I was only able to understand the notion of the conditional expectation with respect to a sub-$σ$-algebra $\mathcal F$, when I realized that this game is only interesting when $\mathcal F$ is "not Hausdorff", meaning that there might be points $x$ and $y$ which cannot be separated by an $\mathcal F$-measurable set. Any $\mathcal F$-measurable function must therefore coincide on $x$ and $y$, so $E(X|\mathcal F)$ tries to be the best photograph of the random variable $X$ which coincides on $x$ and $y$, as well as on any other similar pairs of points.
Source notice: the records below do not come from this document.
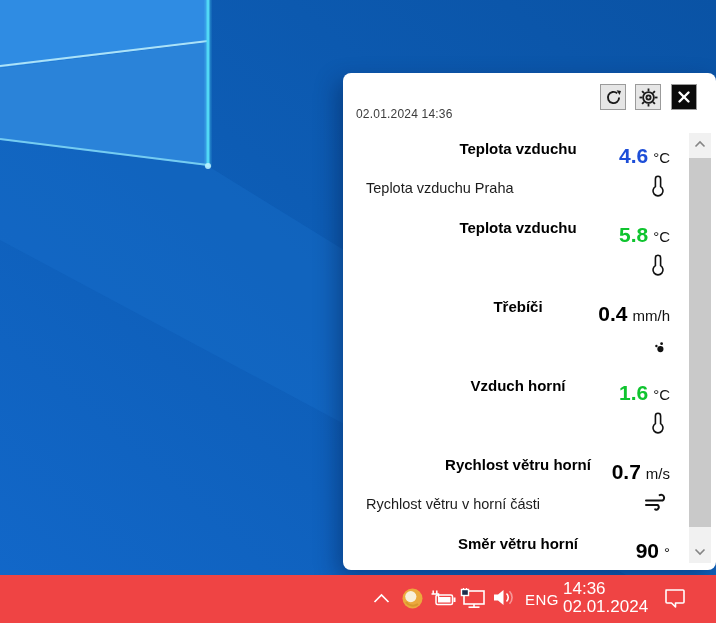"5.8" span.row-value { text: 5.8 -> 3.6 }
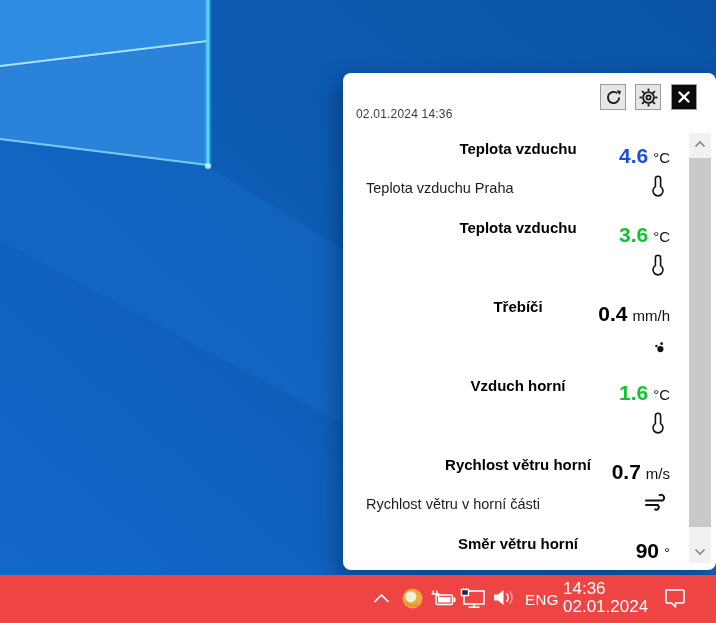"Teplota vzduchu v Třebíči." span.row-subtitle { html: none -> <span>Teplota vzduchu v Třebíči.</span> }
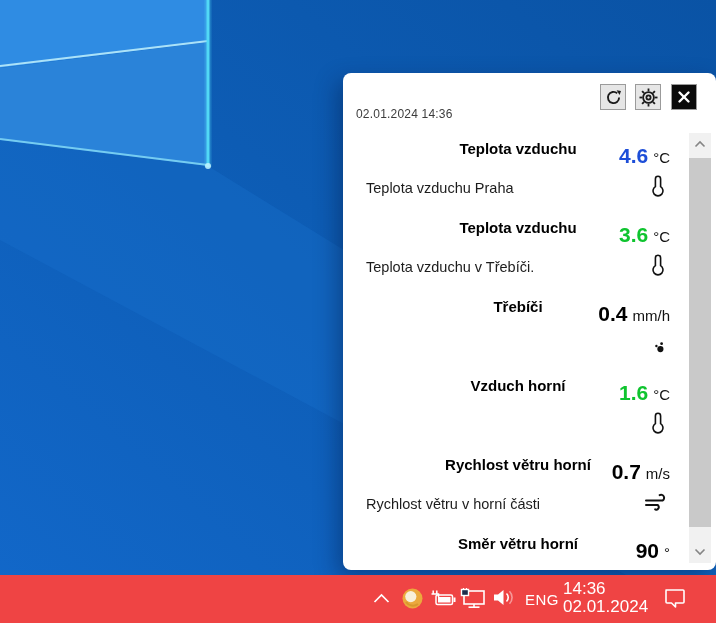"Třebíči" span.row-title { text: Třebíči -> Srážky }
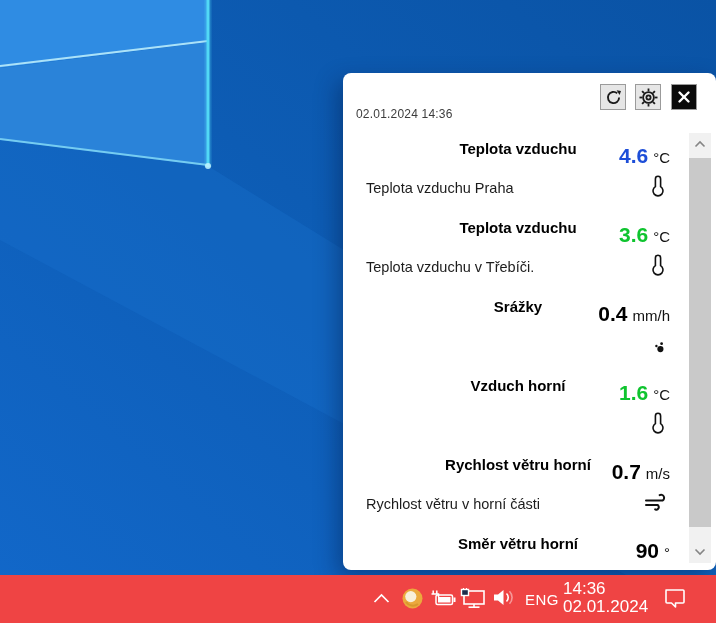"Teplota vzduchu v horní části" span.row-subtitle { html: none -> <span>Teplota vzduchu v horní části sje...</span> }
In the event that $\mathcal F$ is the smallest sub-$σ$-algebra possible, namely $\mathcal F = \{\emptyset, \Omega\}$, only constant functions are measurable. So $E(X|\mathcal F)$ must be a constant function, and that constant turns out to be the average of $X$, a.k.a. the expectation of $X$.

PS. This is a comment I made in a recent question (Refference for conditional expectation) which in turn brought me here to this 10 year old question when I clicked on a "Related" post. Reading the answers I did not find anyone referring to the above point of view, so I hope my little contribution will be useful to someone.